In this study, we report an enterogenic empyema complicating surgery to treat a CBF which presented as a lung abscess.
Case presentation
A 66-year-old man was admitted to our hospital for repeated hemoptysis accompanied by fever for 8 months. A large amount of bloody purulent sputum was coughed out at the beginning, followed by brown pus. The largest amount was about 100 ml. He denied chest pain or dyspnea. The patient took amoxicillin and oral hemostatic drug and the symptoms were relieved. However, the symptoms recurred and gradually worsened. He was admitted to another hospital and received antibiotic therapy with levofloxacin and imipenem. His relevant past medical history included cholecystectomy for gallstone 5 years ago.

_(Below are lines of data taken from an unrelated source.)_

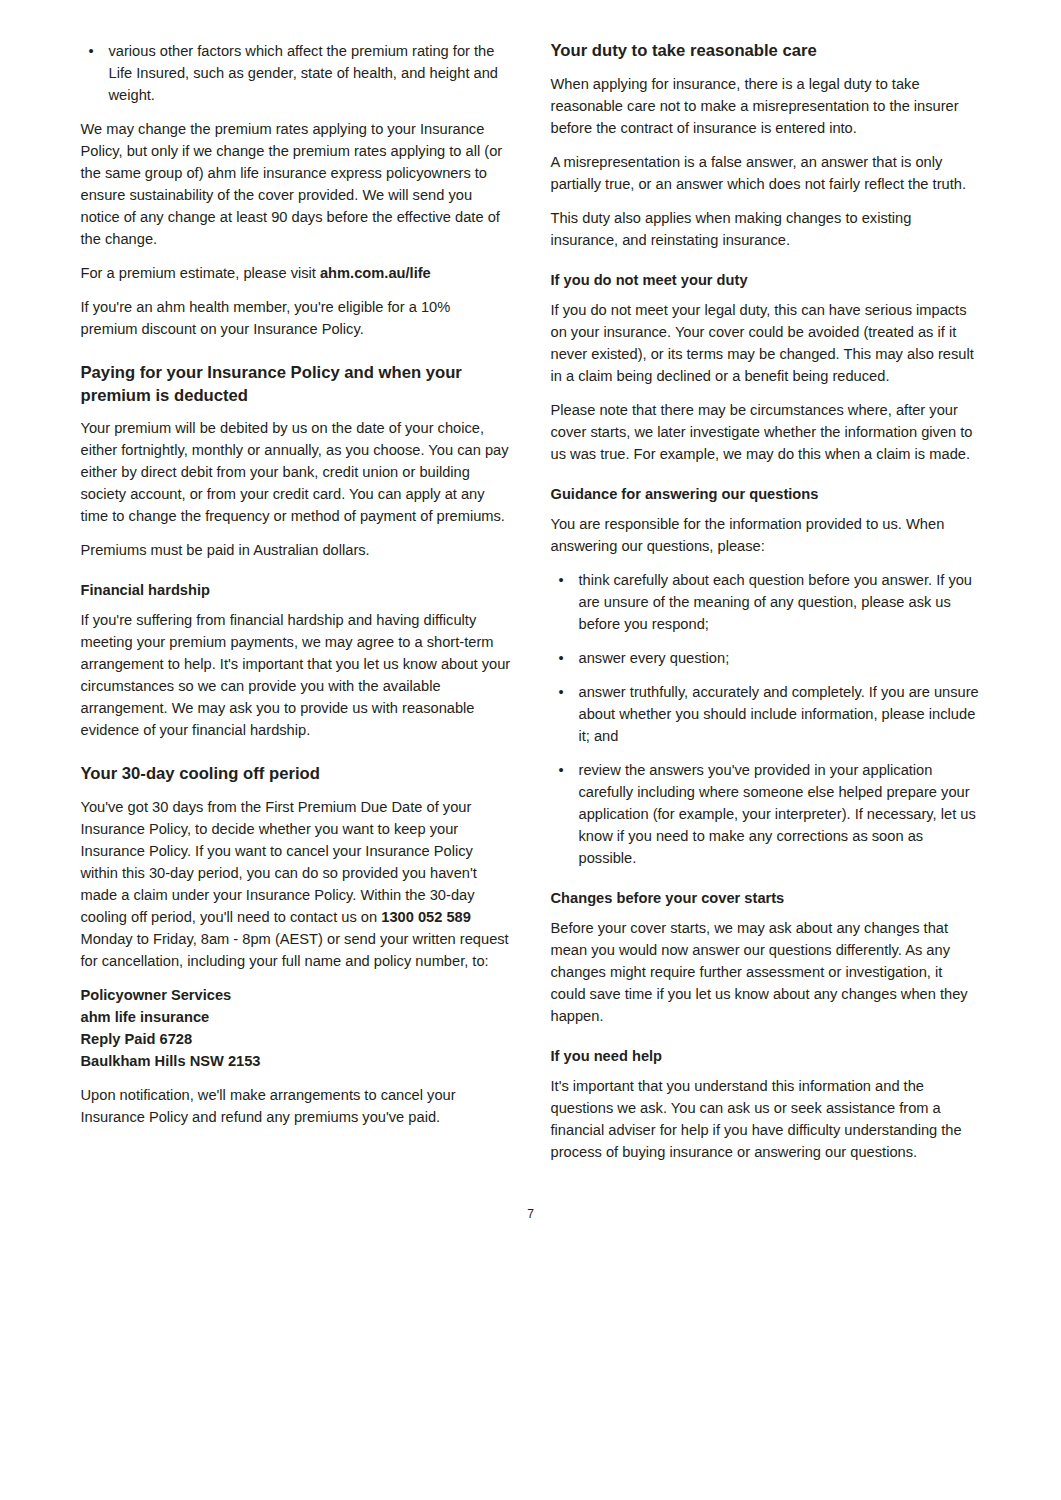various other factors which affect the premium rating for the Life Insured, such as gender, state of health, and height and weight.
We may change the premium rates applying to your Insurance Policy, but only if we change the premium rates applying to all (or the same group of) ahm life insurance express policyowners to ensure sustainability of the cover provided. We will send you notice of any change at least 90 days before the effective date of the change.
For a premium estimate, please visit ahm.com.au/life
If you're an ahm health member, you're eligible for a 10% premium discount on your Insurance Policy.
Paying for your Insurance Policy and when your premium is deducted
Your premium will be debited by us on the date of your choice, either fortnightly, monthly or annually, as you choose. You can pay either by direct debit from your bank, credit union or building society account, or from your credit card. You can apply at any time to change the frequency or method of payment of premiums.
Premiums must be paid in Australian dollars.
Financial hardship
If you're suffering from financial hardship and having difficulty meeting your premium payments, we may agree to a short-term arrangement to help. It's important that you let us know about your circumstances so we can provide you with the available arrangement. We may ask you to provide us with reasonable evidence of your financial hardship.
Your 30-day cooling off period
You've got 30 days from the First Premium Due Date of your Insurance Policy, to decide whether you want to keep your Insurance Policy. If you want to cancel your Insurance Policy within this 30-day period, you can do so provided you haven't made a claim under your Insurance Policy. Within the 30-day cooling off period, you'll need to contact us on 1300 052 589 Monday to Friday, 8am - 8pm (AEST) or send your written request for cancellation, including your full name and policy number, to:
Policyowner Services
ahm life insurance
Reply Paid 6728
Baulkham Hills NSW 2153
Upon notification, we'll make arrangements to cancel your Insurance Policy and refund any premiums you've paid.
Your duty to take reasonable care
When applying for insurance, there is a legal duty to take reasonable care not to make a misrepresentation to the insurer before the contract of insurance is entered into.
A misrepresentation is a false answer, an answer that is only partially true, or an answer which does not fairly reflect the truth.
This duty also applies when making changes to existing insurance, and reinstating insurance.
If you do not meet your duty
If you do not meet your legal duty, this can have serious impacts on your insurance. Your cover could be avoided (treated as if it never existed), or its terms may be changed. This may also result in a claim being declined or a benefit being reduced.
Please note that there may be circumstances where, after your cover starts, we later investigate whether the information given to us was true. For example, we may do this when a claim is made.
Guidance for answering our questions
You are responsible for the information provided to us. When answering our questions, please:
think carefully about each question before you answer. If you are unsure of the meaning of any question, please ask us before you respond;
answer every question;
answer truthfully, accurately and completely. If you are unsure about whether you should include information, please include it; and
review the answers you've provided in your application carefully including where someone else helped prepare your application (for example, your interpreter). If necessary, let us know if you need to make any corrections as soon as possible.
Changes before your cover starts
Before your cover starts, we may ask about any changes that mean you would now answer our questions differently. As any changes might require further assessment or investigation, it could save time if you let us know about any changes when they happen.
If you need help
It's important that you understand this information and the questions we ask. You can ask us or seek assistance from a financial adviser for help if you have difficulty understanding the process of buying insurance or answering our questions.
7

On admission, he had a temperature of 37.0 °C, heart rate of 80 beats per minute, blood pressure of 120/70 mmHg, and an oxygen saturation of 95% on room air. Physical examination revealed no positive sign. Chest CT scan demonstrated a consolidative mass located in the right middle lobe, together with scattered inflammation in the bilateral lower lobes and mediastinal lymphadenopathy (Fig. 1). The patient received ceftriaxone and moxifloxacin intravenously with no improvement. Bronchoscopy exhibited no evidence of tumor or tuberculosis (Fig. 2). Percutaneous lung puncture found inflammatory and tissue cells, and puncture fluid grew Escherichia coli. Pulmonary abscess was diagnosed and the antobiotic was changed to biapenem according to the drug sensitivity result (Table 1). The condition improved and the patient was discharged.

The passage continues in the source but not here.